The eagle’s is an unspoken part, so this is essentially a Schoenbergian monodrama. Gabriele Schnaut, creator of the role, was certainly more suited to it than she had been to that of Elektra. The vocalism remained flawed but her prowess as a singing actress was generally compensation enough. Nagano and the Bavarian State Orchestra sounded fully at home with Rihm’s language, which, the odd instance of extended instrumental technique notwithstanding, should not frighten away anyone who has come to terms with Berg.
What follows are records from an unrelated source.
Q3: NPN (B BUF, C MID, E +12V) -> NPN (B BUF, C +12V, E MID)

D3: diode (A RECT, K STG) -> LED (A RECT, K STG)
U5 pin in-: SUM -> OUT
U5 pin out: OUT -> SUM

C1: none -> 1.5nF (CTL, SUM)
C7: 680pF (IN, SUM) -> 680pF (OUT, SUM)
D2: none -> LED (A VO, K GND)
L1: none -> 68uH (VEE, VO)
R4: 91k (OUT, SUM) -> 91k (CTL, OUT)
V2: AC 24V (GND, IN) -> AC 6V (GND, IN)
The composer can certainly write for orchestra, evincing an almost Henze-like fluency in that respect, replete with reminiscences and evocations of the dance and of the natural world. He also plots a convincing vocal-dramatic line. There are inevitably shades of Erwartung, although I do not think the newer work would come off so well in a straight comparison, for Schoenberg’s score is infinitely more complex. Rihm’s broader brush strokes might well seem a little too obvious – and generalised. William Friedkin’s production emphasised the psychological rather than the political. This seemed something of a missed opportunity, given the original play’s status as something of a commentary upon the fall of the Berlin Wall and reunification. In Germany, an eagle will rarely if ever just be an eagle. The production was unexceptionable on its own terms, although the stage direction itself seemed uninspired and unduly reliant upon Schnaut’s charisma; it is unclear that a concert performance would have been in any sense inferior. As a companion piece for Salome, Rihm’s piece works well enough, although I see no reason why it should be restricted to this role.
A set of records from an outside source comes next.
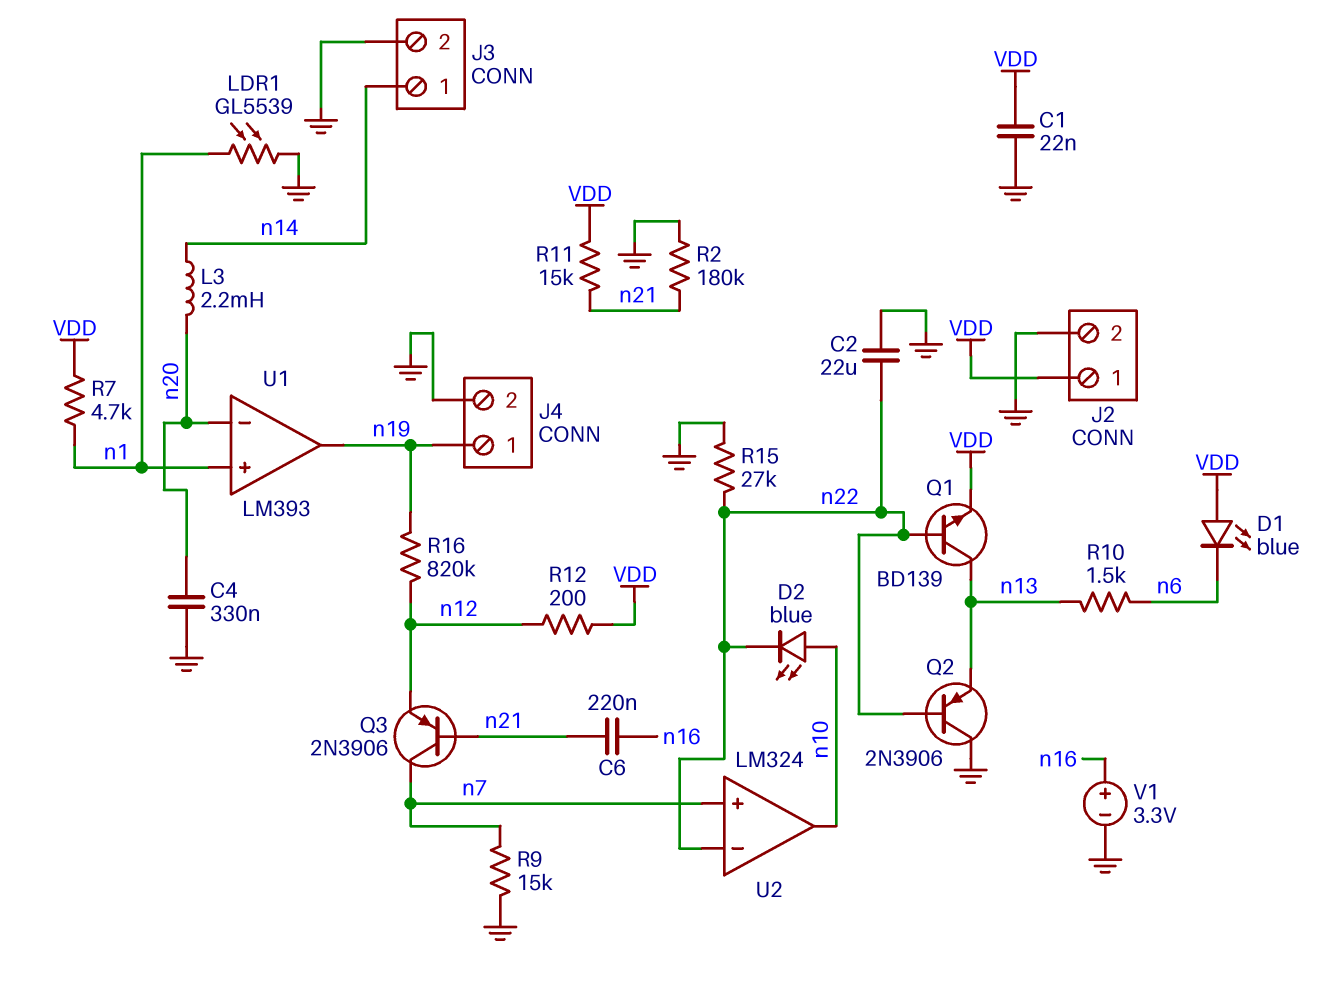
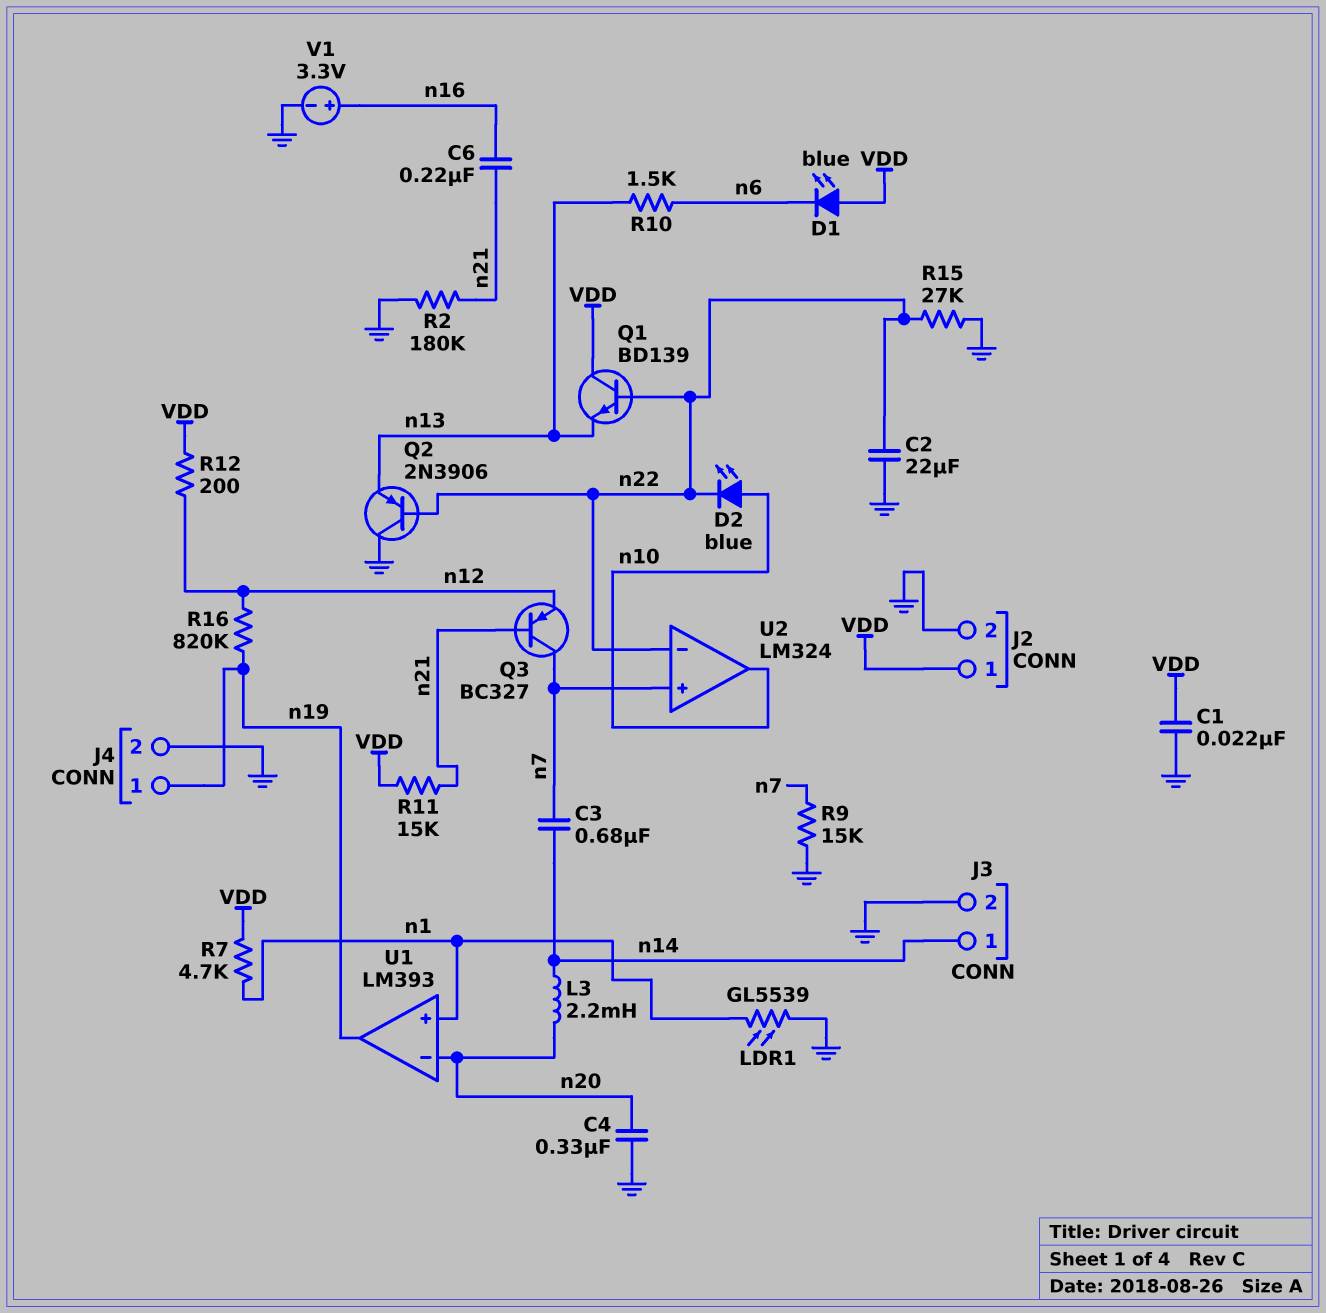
C3: none -> 680nF (n7, n14)
Q1: NPN BD139 (B n22, C n13, E VDD) -> NPN BD139 (B n22, C VDD, E n13)
Q3: PNP 2N3906 (B n21, C n7, E n12) -> PNP BC327 (B n21, C n7, E n12)

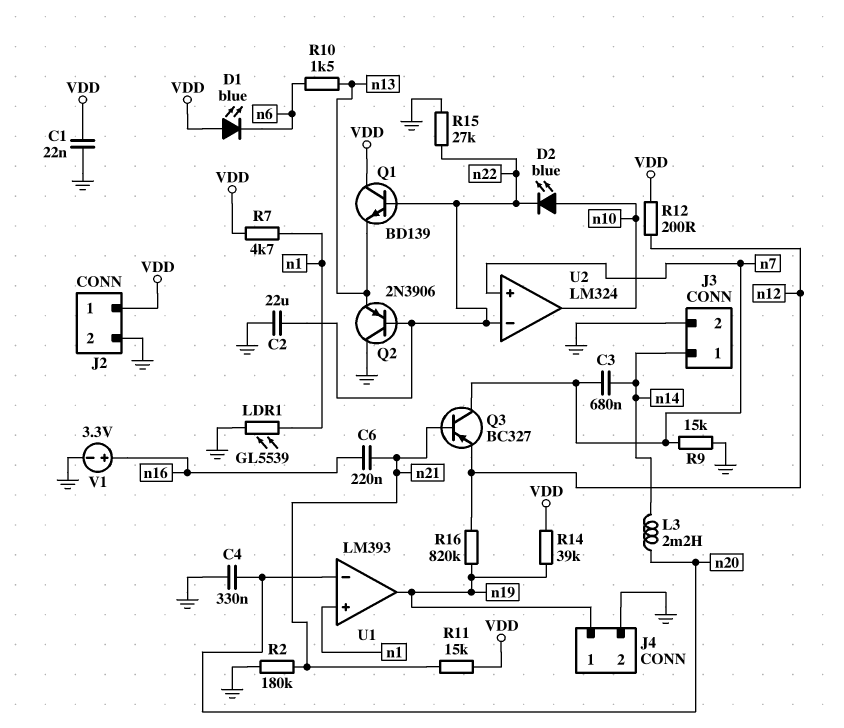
R14: none -> 39k (VDD, n19)

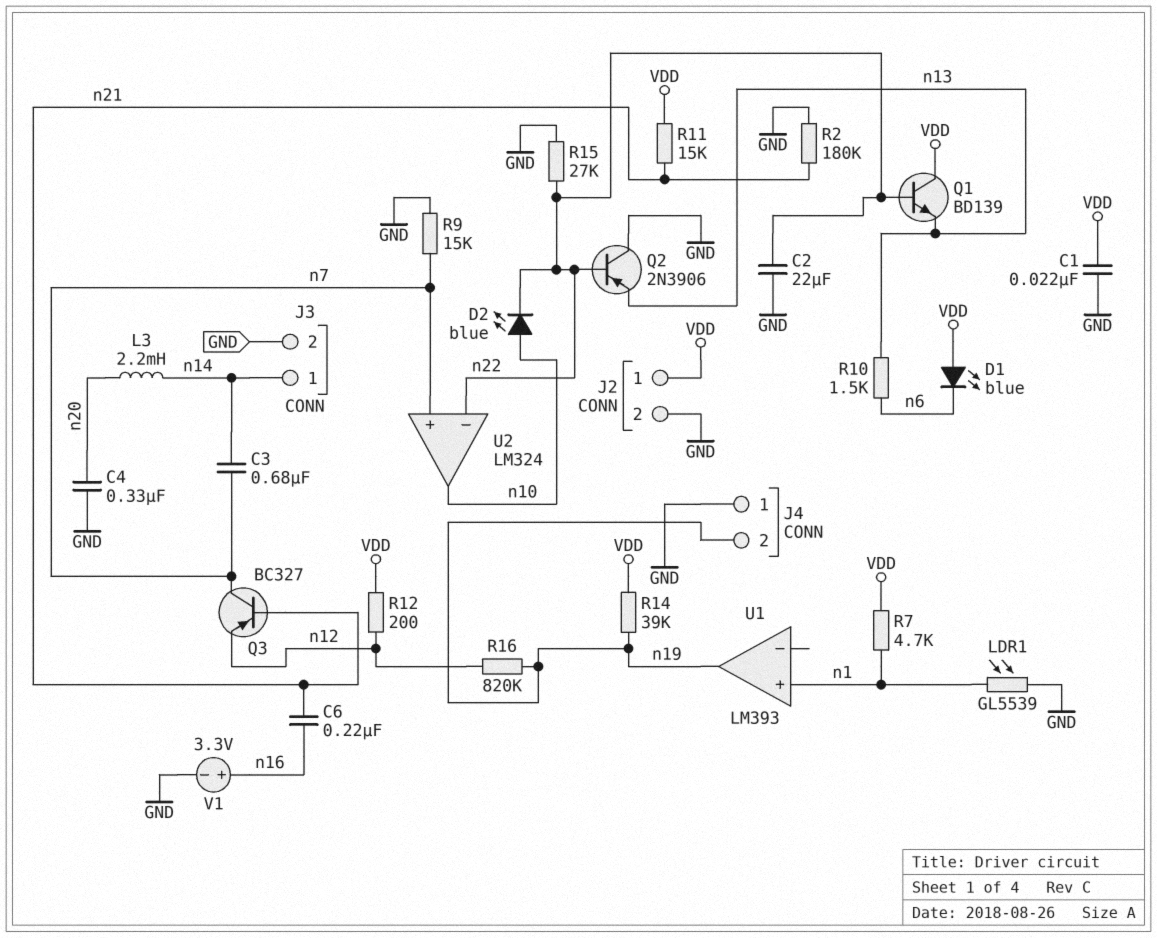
J4 pin 1: n19 -> GND
J4 pin 2: GND -> n19
U1 pin in-: n20 -> none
Nagano’s reading of Strauss's score lacked the magical delight of his Ariadne. It was an analytical account, bringing certain neglected lines to the fore, but at times a little deficient in dramatic thrust. Still, the orchestra sounded excellent on his terms. I had expected great things of Angela Denoke as Salome. Judging by the audience’s reaction, it believed it had heard them; however, I was less sure. Although she is possessed of a great stage presence and certainly used it on this occasion, there were times when she sounded vocally overwhelmed. I was delighted that she did not merely belt out the part after the all-too-approximate manner of Schnaut as Elektra, yet equally – and perhaps surprisingly – the Marschallin had seemed more suited to her. There was intelligent shading but sometimes a lack not only of power but also of sustained line. Alan Held passed muster as John the Baptist but did little more than that. Wolfgang Schmidt, whom I had last heard as a none-too-successful Siegfried, presented a somewhat caricatured but nevertheless perfectly reasonable Herod. Iris Vermillion sounded a bit out of sorts as his consort, although she certainly looked the part. Daniela Sindram was a truly excellent page to her. As Narraboth, Wookyung Kim wooed with his voice, but seemed a little at sea as an actor. The Jews and Nazarenes were an impressive bunch, both individually and as a whole, although Friedkin seemed to think them more important than they were. His would-be provocateur ‘Angel of Death’, the same actor and costume as the Eagle, was little more than a visual irritant.

Indeed, the greatest failing lay with the production. It sounds all too predictable to say this, but Friedkin seemed constrained by cinematic thinking, unable to accept the suggestive possibilities of the stage. Scene changes were all too frequent and all too pseudo-realistic. The Personenregie seemed almost quaint, reliant upon hammy stock gestures, that is, when it was not merely absent. Despite the partial nudity of Salome from her dance onwards, there was nary a trace of the erotic. For that, one had to turn, sometimes more successfully than others, to the pit. Nagano is on record as saying, quite rightly, that opera is first and foremost musical theatre, but I cannot believe that he meant this should be by default. For an example of theatre truly growing out of the music – and a tremendous musical performance – turn to Ariadne instead.